Since October 2004, this airport has served more air links with Hanoi's Noi Bai International Airport with Fokker 70 aircraft. As of December 2009, there were two daily flights to Ho Chi Minh City, and one flight daily to Hanoi.

On 4 March 2026, Lien Khuong Airport was temporarily ceased operations for all flights due to the construction of the runway extension project and upgrade facilities.
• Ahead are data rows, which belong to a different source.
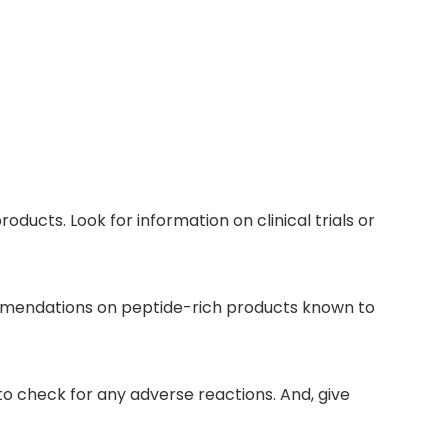
oducts. Look for information on clinical trials or
ommendations on peptide-rich products known to
to check for any adverse reactions. And, give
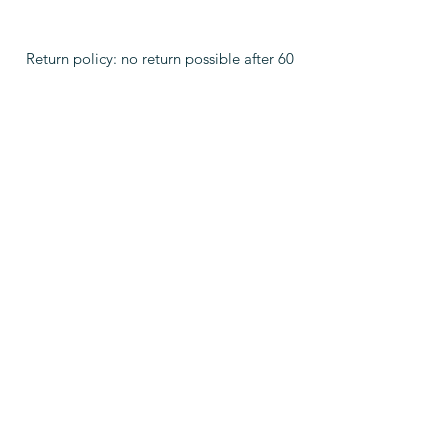
Return policy: no return possible after 60
days
WHAT PEOPLE ARE SAYING
"Active stem cells in the face, arms,
shoulders, belly much more space, felt
like connecting to a light above.
New consciousness of spirit
connecting with the body, new
power"
Christine A.
"Thank you so much Damien for your
master work - amazing shifts take
place feeling light and lots if
energy. My respiratory volume has
doubled."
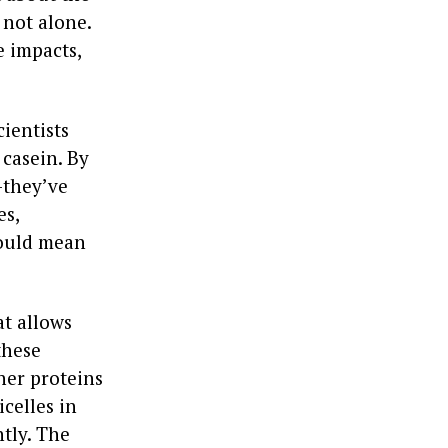
 not alone.
 impacts,
ientists
 casein. By
—they’ve
es,
could mean
at allows
these
her proteins
celles in
ntly. The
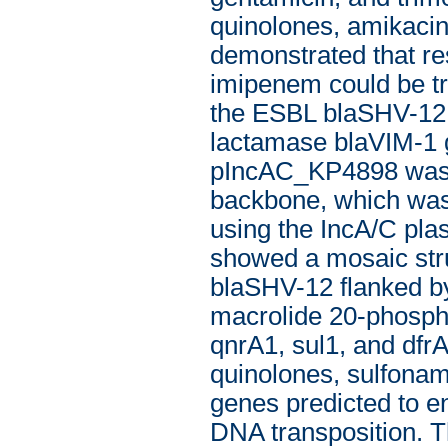
quinolones, amikacin
demonstrated that re
imipenem could be tr
the ESBL blaSHV-12 
lactamase blaVIM-1 
pIncAC_KP4898 was 1
backbone, which was
using the IncA/C p
showed a mosaic struc
blaSHV-12 flanked by
macrolide 20-phospho
qnrA1, sul1, and dfr
quinolones, sulfonam
genes predicted to en
DNA transposition.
From 12:01 am on 19 August 2026, Lien Khuong Airport is officially resumed operation with resuming flight from Da Lat to Can Tho is operated by VASCO, a subsidiary of Vietnam Airlines.

==Military activity==
Aeroflot Russia ran connection flights within Vietnam with Ilyushin Il-86 aircraft during 1981–89. It is suspected that the Soviet VVS Air Force carried out operations from Lien Khuong after the fall of Saigon in April 1975. Russia disbanded two of three defensive VVS interceptor squadrons consisting of Su-27, MiG-25, and 13 Yak-50 within Da lat in the summer of 1999. The fate of the retired aircraft is unknown. Possible transfer to People's Army of Vietnam PAVN and/or People's Air Defense Force of Vietnam PADFV to Hanoi.

==Services==
The new 12,400-square-meter passenger terminal was inaugurated on December 26, 2009.
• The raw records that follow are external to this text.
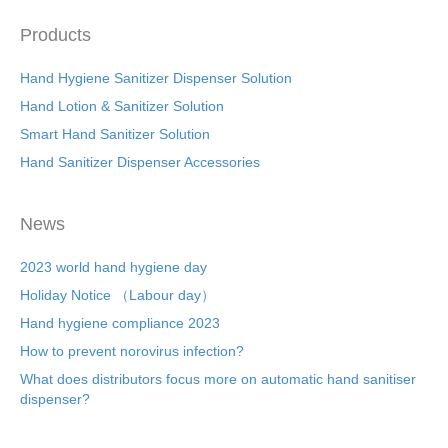
Products
Hand Hygiene Sanitizer Dispenser Solution
Hand Lotion & Sanitizer Solution
Smart Hand Sanitizer Solution
Hand Sanitizer Dispenser Accessories
News
2023 world hand hygiene day
Holiday Notice （Labour day）
Hand hygiene compliance 2023
How to prevent norovirus infection?
What does distributors focus more on automatic hand sanitiser
dispenser?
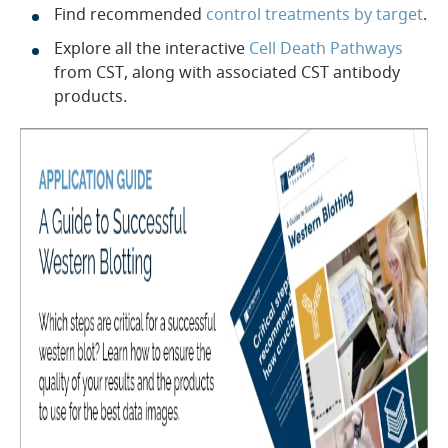
Find recommended
control treatments by target
.
Explore all the interactive
Cell Death Pathways
from CST, along with associated CST antibody
products.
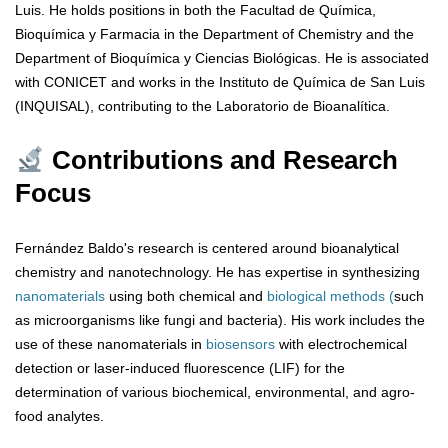
Luis. He holds positions in both the Facultad de Química,
Bioquímica y Farmacia in the Department of Chemistry and the
Department of Bioquímica y Ciencias Biológicas. He is associated
with CONICET and works in the Instituto de Química de San Luis
(INQUISAL), contributing to the Laboratorio de Bioanalítica.
Contributions and Research
Focus
Fernández Baldo's research is centered around bioanalytical
chemistry and nanotechnology. He has expertise in synthesizing
nanomaterials
using both chemical and
biological methods (
such
as microorganisms like fungi and bacteria). His work includes the
use of these nanomaterials in
biosensors
with electrochemical
detection or laser-induced fluorescence (LIF) for the
determination of various biochemical, environmental, and agro-
food analytes.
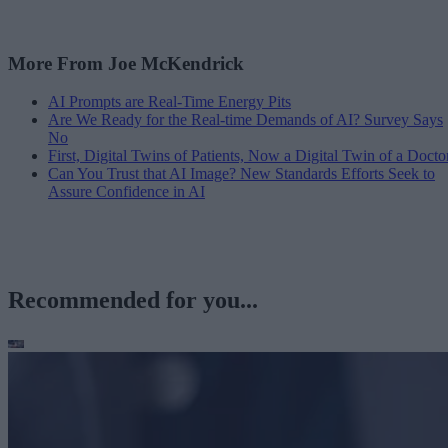
More From Joe McKendrick
AI Prompts are Real-Time Energy Pits
Are We Ready for the Real-time Demands of AI? Survey Says
No
First, Digital Twins of Patients, Now a Digital Twin of a Docto
Can You Trust that AI Image? New Standards Efforts Seek to
Assure Confidence in AI
Recommended for you...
The new two-floor terminal was expected to enable the Lien Khuong Airport to serve international flights in the region in 2010.

The terminal is capable of receiving 1.5-2 million passengers per year.

==Airlines and destinations==

If passengers would fly internationally from this airport, they would need to transit in Ho Chi Minh City to get to other international destinations.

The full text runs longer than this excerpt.